# Law, Order, and Algorithms
## Algorithmic fairness (2/2)

Today, we will continue building and evaluating our own risk assessment tool using the COMPAS data to examine some other aspects of fairness.

To recap from last week, let's start by loading the data and refitting the model:

In [0]:
# Some initial setup
options(digits = 3)
library(tidyverse) 

theme_set(theme_bw())

# Because huge plots are ugly
options(repr.plot.width = 6, repr.plot.height = 4)

# Read the data
compas_df <- read_rds("../data/compas.rds")

# Recap the model
recid_model <- glm(is_recid ~ priors_count + age, data = compas_df, family = "binomial")
compas_df <- compas_df %>%
    mutate(
        risk = predict(recid_model, type = "response"),
        risk_bin = round(risk * 10),
        binary_recid = risk >= 0.5
    )

## COMPAS data revisited

Recall that the cleaned version of the COMPAS data is loaded as `compas_df`, with the following columns

* `id`: unique identifiers for each case
* `sex`, `dob`, `age`, `race`: demographic information for each defendant
* `recid_score`, `violence_score`: COMPAS scores assessing risk that a defendant will recidivate (`violence_score` for violent crimes) within two years of release (higher score correspond to higher risk)
* `priors_count`: number of prior arrests
* `is_recid`, `is_violent_recid`: Indicator variable that is `1` if the defendant was arrested for a new (violent) crime within two years of release, and `0` otherwise.

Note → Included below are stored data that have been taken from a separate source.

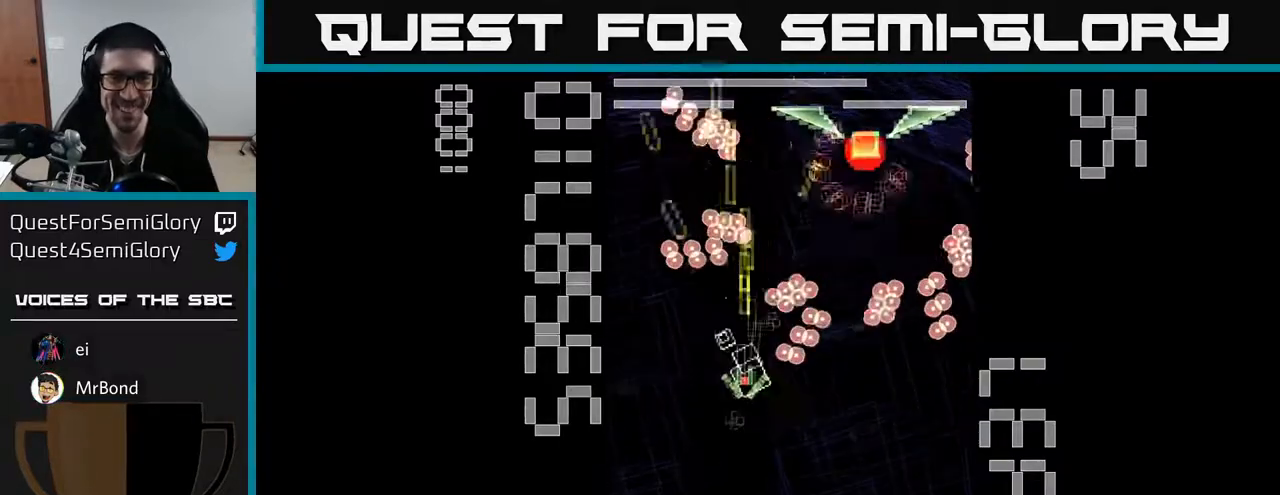
{"buttons": ["DPAD_LEFT"], "left_stick": "center", "events": [[50, "DPAD_DOWN", "up"], [133, "DPAD_DOWN", "down"], [150, "DPAD_LEFT", "up"], [367, "DPAD_LEFT", "down"], [433, "DPAD_DOWN", "up"], [450, "X", "up"], [467, "A", "up"]]}
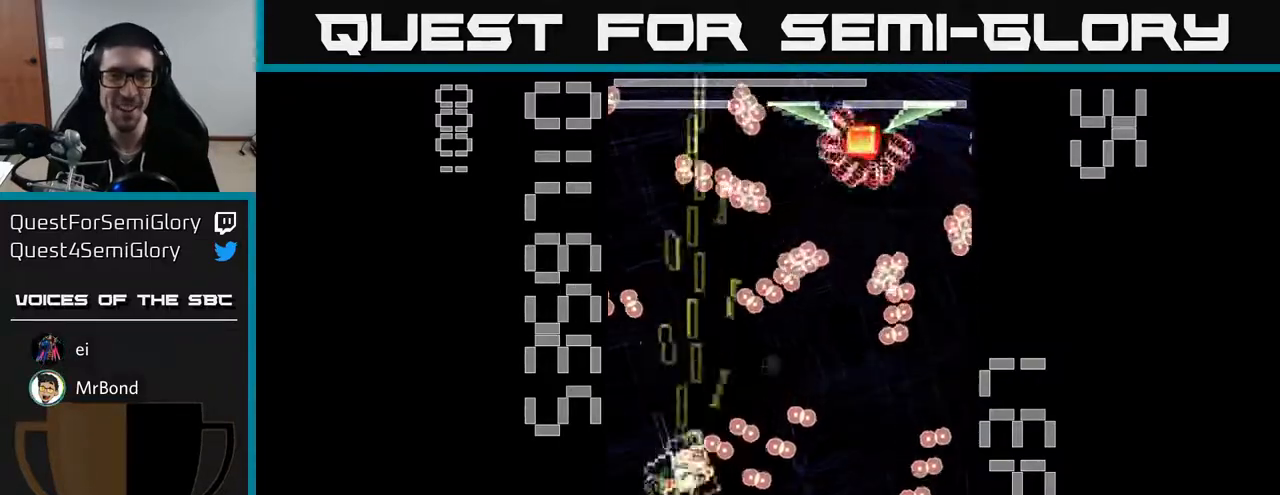
{"buttons": ["A", "DPAD_UP"], "left_stick": "center", "events": [[33, "A", "down"], [150, "DPAD_UP", "down"], [167, "DPAD_LEFT", "up"], [183, "DPAD_UP", "up"], [200, "DPAD_RIGHT", "down"], [333, "DPAD_DOWN", "down"], [417, "DPAD_DOWN", "up"], [467, "DPAD_RIGHT", "up"], [467, "DPAD_UP", "down"]]}
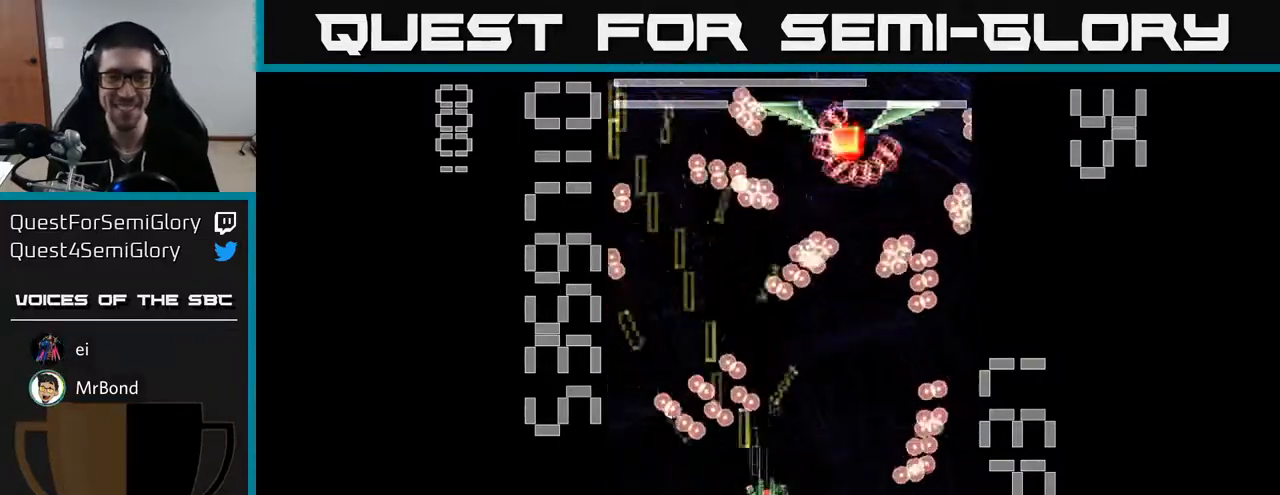
{"buttons": ["A", "X", "DPAD_DOWN"], "left_stick": "center", "events": [[83, "DPAD_UP", "up"], [83, "X", "down"], [100, "DPAD_RIGHT", "down"], [200, "DPAD_DOWN", "down"], [200, "DPAD_RIGHT", "up"], [317, "DPAD_RIGHT", "down"], [483, "DPAD_RIGHT", "up"]]}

and after fitting our model, we have added the following columns

* `risk`: the model-predicted probability of recidivism
* `predicted_risk_score`: a integer risk score between 0 and 10
* `pred_recid`: a binary prediction of whether each defendant will recidivate

In [0]:
head(compas_df)

### Exercise 1: Calibration by gender

Last week we examined how our recidivism prediction model performed for different racial groups, and it turned out our model was well calibrated for white and Black defendants.

For this exercise, we will continue examining calibration of our model predictions, but for different genders.

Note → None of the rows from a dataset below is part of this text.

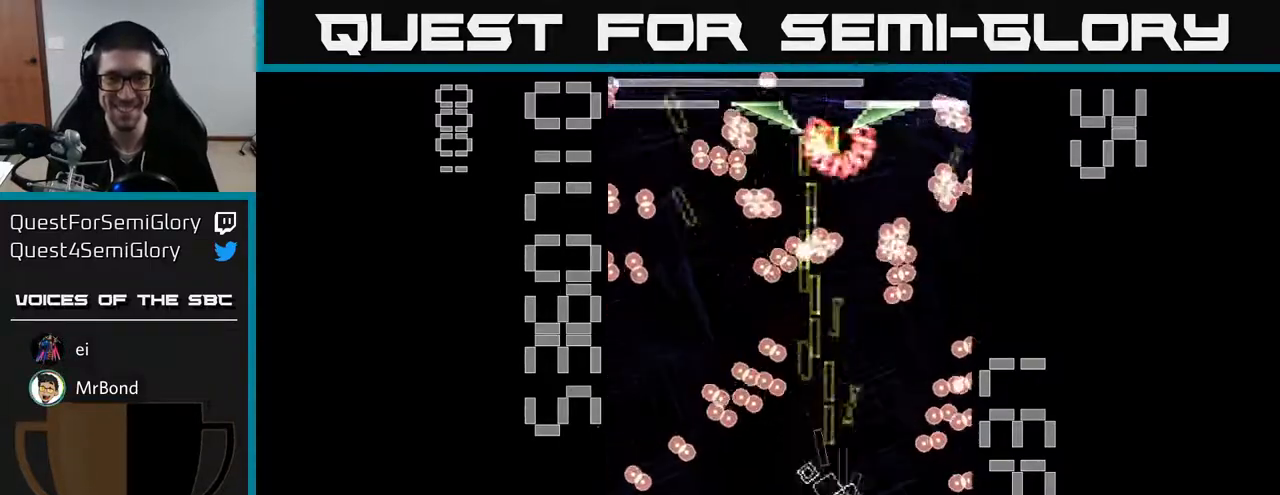
{"buttons": ["A", "DPAD_LEFT"], "left_stick": "center", "events": [[50, "DPAD_DOWN", "up"], [433, "DPAD_LEFT", "down"], [483, "X", "up"]]}
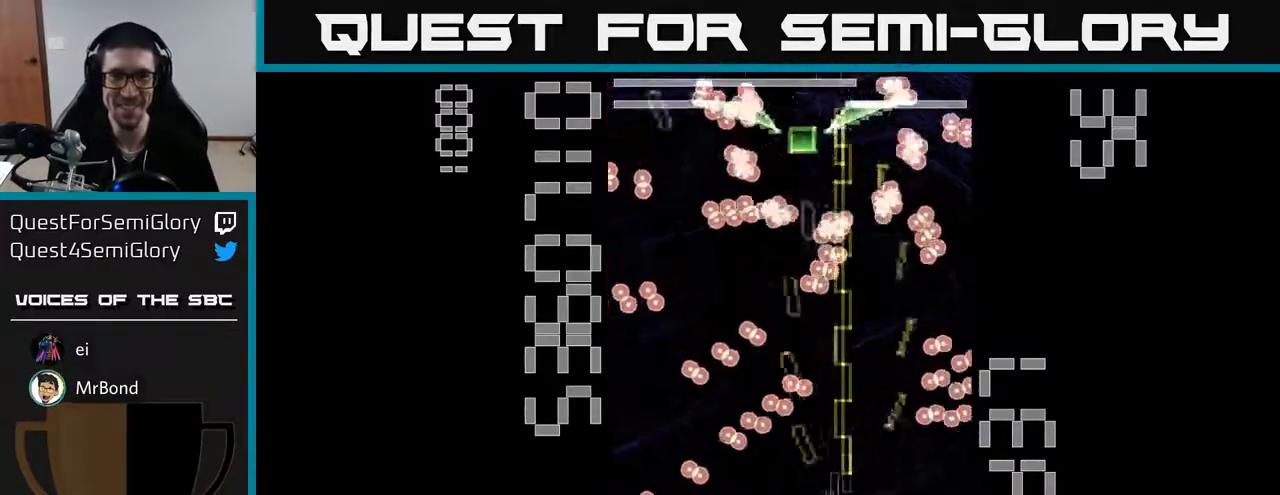
{"buttons": ["A", "X", "DPAD_LEFT"], "left_stick": "center", "events": [[17, "A", "up"], [50, "A", "down"], [50, "DPAD_DOWN", "down"], [50, "DPAD_LEFT", "up"], [67, "DPAD_RIGHT", "down"], [67, "X", "down"], [83, "DPAD_DOWN", "up"], [150, "DPAD_DOWN", "down"], [283, "DPAD_RIGHT", "up"], [350, "DPAD_DOWN", "up"], [467, "DPAD_LEFT", "down"]]}
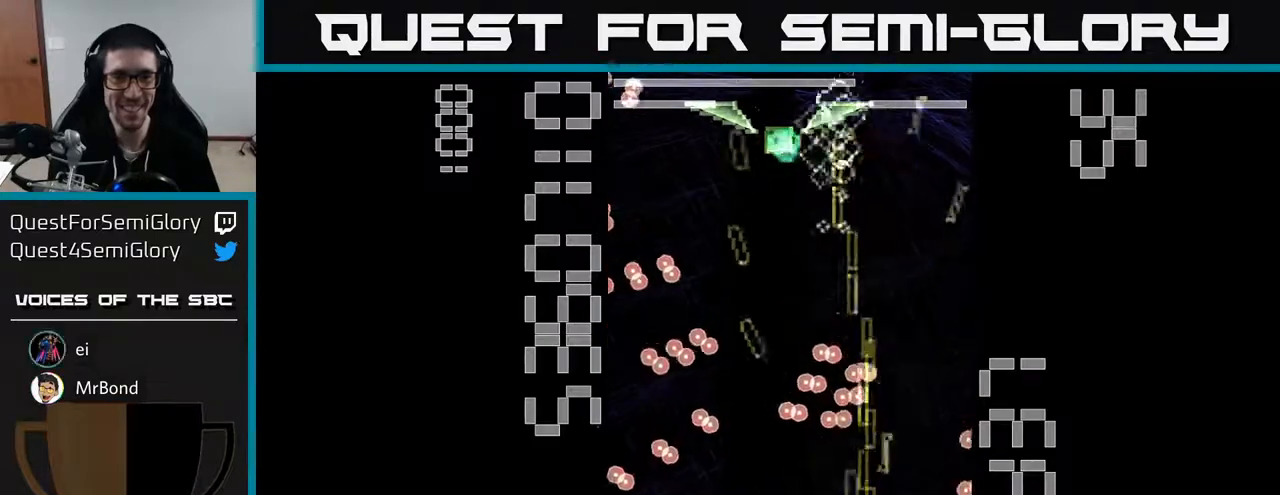
{"buttons": ["A", "X", "DPAD_UP", "DPAD_LEFT"], "left_stick": "center", "events": [[333, "DPAD_UP", "down"]]}
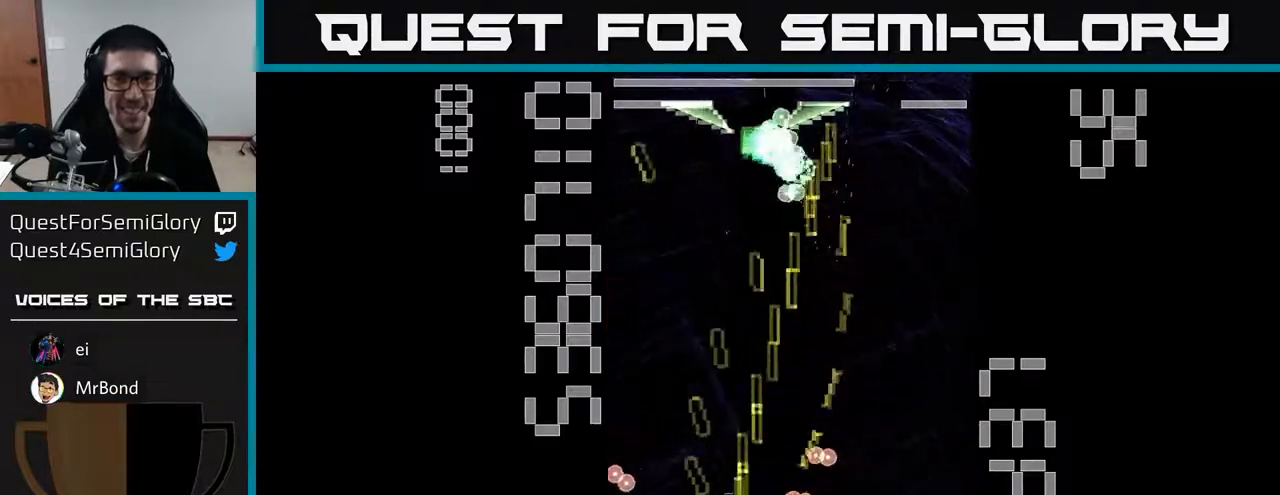
{"buttons": ["A"], "left_stick": "center", "events": [[100, "DPAD_LEFT", "up"], [150, "DPAD_RIGHT", "down"], [433, "X", "up"], [467, "A", "up"], [483, "DPAD_UP", "up"], [500, "A", "down"], [500, "DPAD_RIGHT", "up"]]}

We will reuse the `risk_bin` we calculated last week, which is a discretized (rounded) version of predicted risk probability.

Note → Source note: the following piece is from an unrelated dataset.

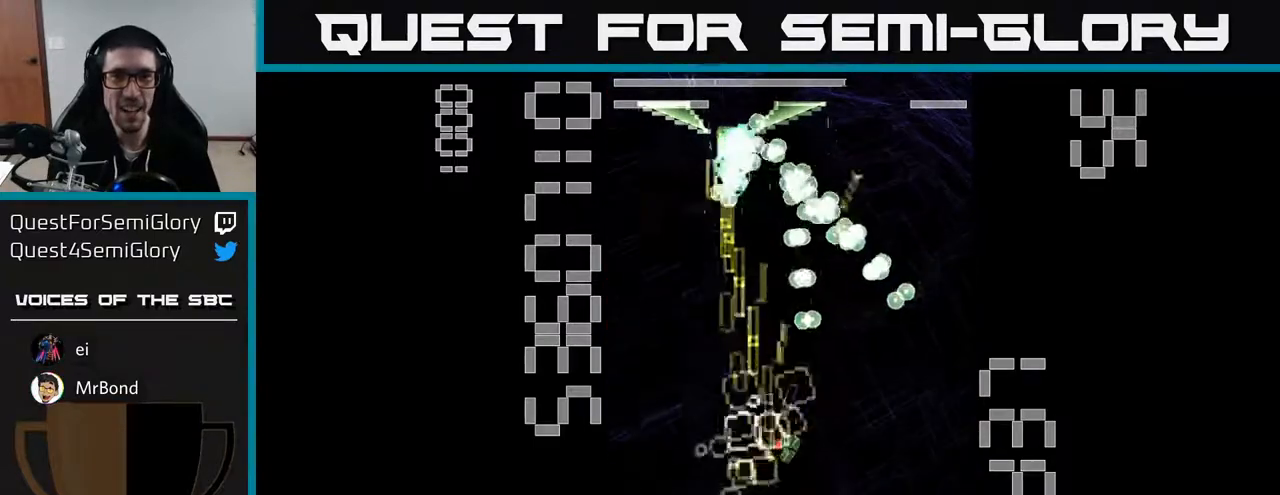
{"buttons": ["A", "X"], "left_stick": "center", "events": [[17, "X", "down"], [33, "DPAD_DOWN", "down"], [67, "DPAD_LEFT", "down"], [183, "DPAD_DOWN", "up"], [233, "DPAD_DOWN", "down"], [317, "DPAD_LEFT", "up"], [483, "DPAD_DOWN", "up"]]}
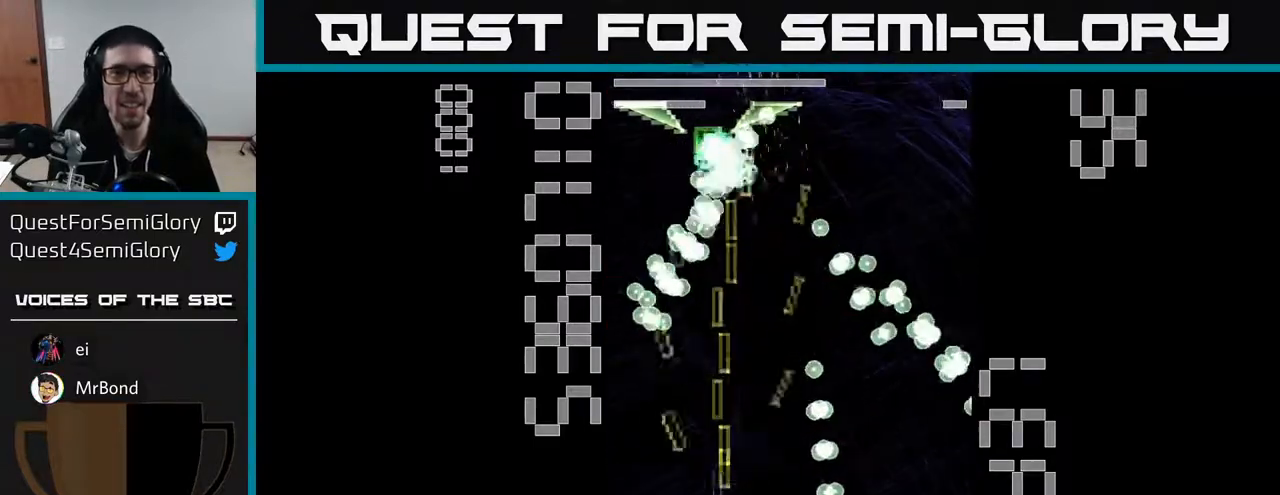
{"buttons": ["A", "X", "DPAD_UP"], "left_stick": "center", "events": [[33, "DPAD_LEFT", "down"], [300, "DPAD_LEFT", "up"], [350, "DPAD_DOWN", "down"], [400, "DPAD_DOWN", "up"], [500, "DPAD_UP", "down"]]}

For Exercise 1, calculate recidivism rates for male and female defendants in our dataset by creating a data frame called `calibration_by_gender` containing three columns: `sex`, `risk_bin`, and `recidivism_rate`.
Additionally, to ensure we have enough defendents of each gender in every score bucket, we will limit our maximum score to 8 and remove everyone with score greater than 8.

In [0]:
# Calculate discretized risk score
# group people with risk score equal or gretaer than 8

calibration_by_gender <- compas_df %>%
# WRITE CODE HERE

# Put the recidivism rates of different races side by side
calibration_by_gender %>%
    spread(sex, recidivism_rate) %>%
    group_by(risk_bin) %>%
    summarize(
        n = sum(n),
        Female = first(na.omit(Female)),
        Male = first(na.omit(Male))
    )

In [0]:
# Calibration plot

ggplot(compas_df, 
       aes(x = risk_bin, y = is_recid, color = sex, group=sex)) + 
    geom_smooth(method="glm", method.args=list(family="binomial")) +
    scale_y_continuous(labels = scales::percent_format(), limits = c(0, 1))+
    scale_x_continuous(breaks = seq(0, 10, 2), limits = c(1, 10))+
    labs(x = "\nDiscretized risk score",
         y = "Recidivism rate\n")

#### Discussion
Given the plot above, do you think a gender-blind model is "fair"?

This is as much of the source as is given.